With gratitude to Rose Booker-Jones, here’s an article by Bob Kaylor —

The season for pastoral moves is almost here, and while you’re packing boxes, painting walls, grousing about mortgage interest rates, and threatening to fire your realtor, you’re also getting ready to go to a new church where the people are obviously nicer, the building more problem-free, and the worship more heavenly than that backward place in East Podunk that you’re currently serving. Of course, you’re on your way up, so you don’t want to stay at one place too long, since First Church Nirvana is likely to open up at any time. So, in the interest of helping you make as many pastoral moves as possible, here’s a list of seven keys for making your worst move ever. Follow this advice and I guarantee that you’ll be on your way to yet another church in no time!

1. Plan to interfere as much as possible with your current church after you’re gone.

Sure, you’re leaving, but lots of people in your current church still love you. In fact, they’ve told you that they can’t live without you, and you absolutely agree.
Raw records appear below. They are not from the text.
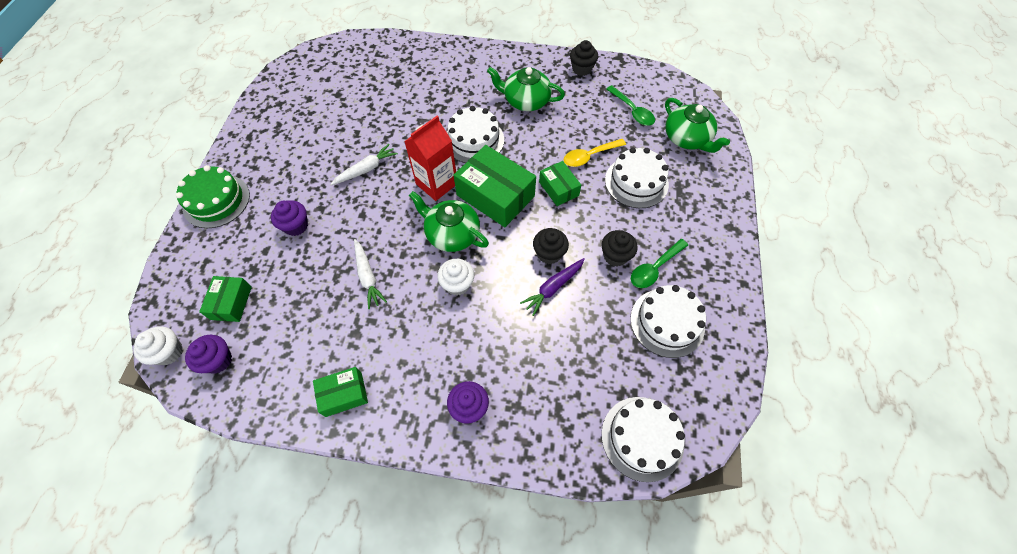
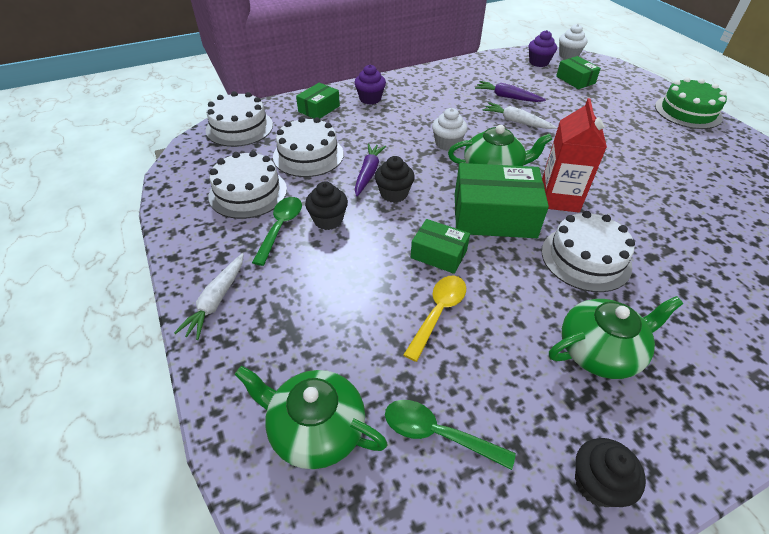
camera: 145 degrees right, 15 degrees down
(296, 226) = (611, 123): purple cupcake -> none
(331, 317) = (507, 97): none -> purple carrot
(344, 394) = (451, 77): green box -> green box (319, 109)
(366, 169) = (633, 179): white carrot -> white carrot (216, 300)
(636, 182) = (354, 309): white cake -> white cake (308, 155)

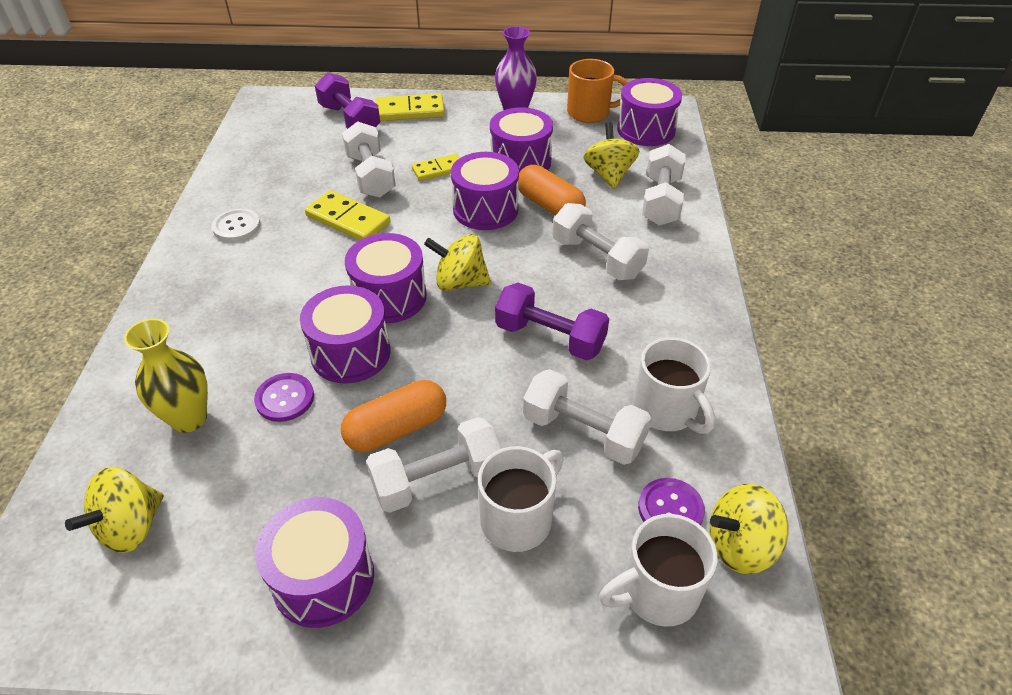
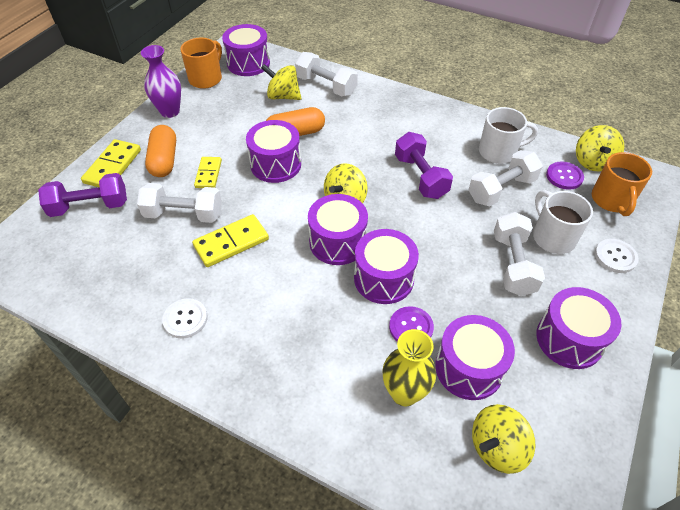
camera: 65 degrees left, 5 degrees up
(131, 527) = (497, 447): yellow spinning top -> yellow spinning top turned 90 degrees clockwise
(396, 429) = (465, 272): orange capsule -> orange capsule (164, 160)
(520, 162) = (235, 130): purple drum -> purple drum (469, 368)
(521, 618) = (615, 257): none -> white button
(550, 337) = (420, 177): purple dumbbell -> purple dumbbell turned 75 degrees counterclockwise
(597, 258) = (361, 132): white dumbbell -> none
(657, 592) = (611, 200): white mug -> orange mug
It’s important to listen to their complaints about the new pastor and empathize with them about the fact that a moron has attempted to take your place. Show up randomly at church events, even if it means driving a couple of hours. Stoke the gossip on social media by posting things on church members’ timelines like, “How are things, really?” And, for goodness’ sake, don’t leave the new pastor any information that might be helpful to him. You’ve got better things to do. Follow this advice and you can be sure that the church you just left will never again be as effective as it was when you were the pastor.

2. When you get to your new church, assume that God hasn’t been anywhere near the place until you showed up.

The people at your new church don’t know what they were missing until you arrive. When you look at the building, the church board, and the bulletin, you will be certain that God has long forsaken this place since there’s clearly no evidence of him anywhere. It will be up to you to bring God back to this nearly pagan community, since no one sitting in the pews has a shred of the theological sophistication that you possess in spades. Assume, however, that there must be a small remnant of people in the church praising God (in secret, of course) because, clearly, you are the answer to their prayers. As for the rest, make sure that you preach to them condescendingly and mock their feeble attempts at expressing love for God through their wheezy music and ineloquent reading of Scripture. They will thank you for it when you leave in a year or two.

— Surely God and a whole lotta other somebodies have been doing something right, or there wouldn’t even be a church there. 

See you back here tomorrow.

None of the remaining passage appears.